THE PROBLEM:
The records appear below. Set down exactly each line from the one that contains "159 226 66.69" through the last, both included.

[Stored data entries]
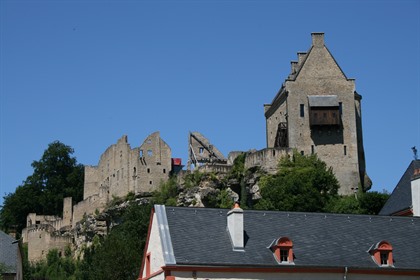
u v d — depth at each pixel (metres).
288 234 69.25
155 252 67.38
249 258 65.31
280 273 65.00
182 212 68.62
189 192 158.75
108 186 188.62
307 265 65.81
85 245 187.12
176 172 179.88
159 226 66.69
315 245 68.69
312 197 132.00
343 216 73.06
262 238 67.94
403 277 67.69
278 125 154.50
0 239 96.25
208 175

OUTPUT OF THE EXERCISE:
159 226 66.69
315 245 68.69
312 197 132.00
343 216 73.06
262 238 67.94
403 277 67.69
278 125 154.50
0 239 96.25
208 175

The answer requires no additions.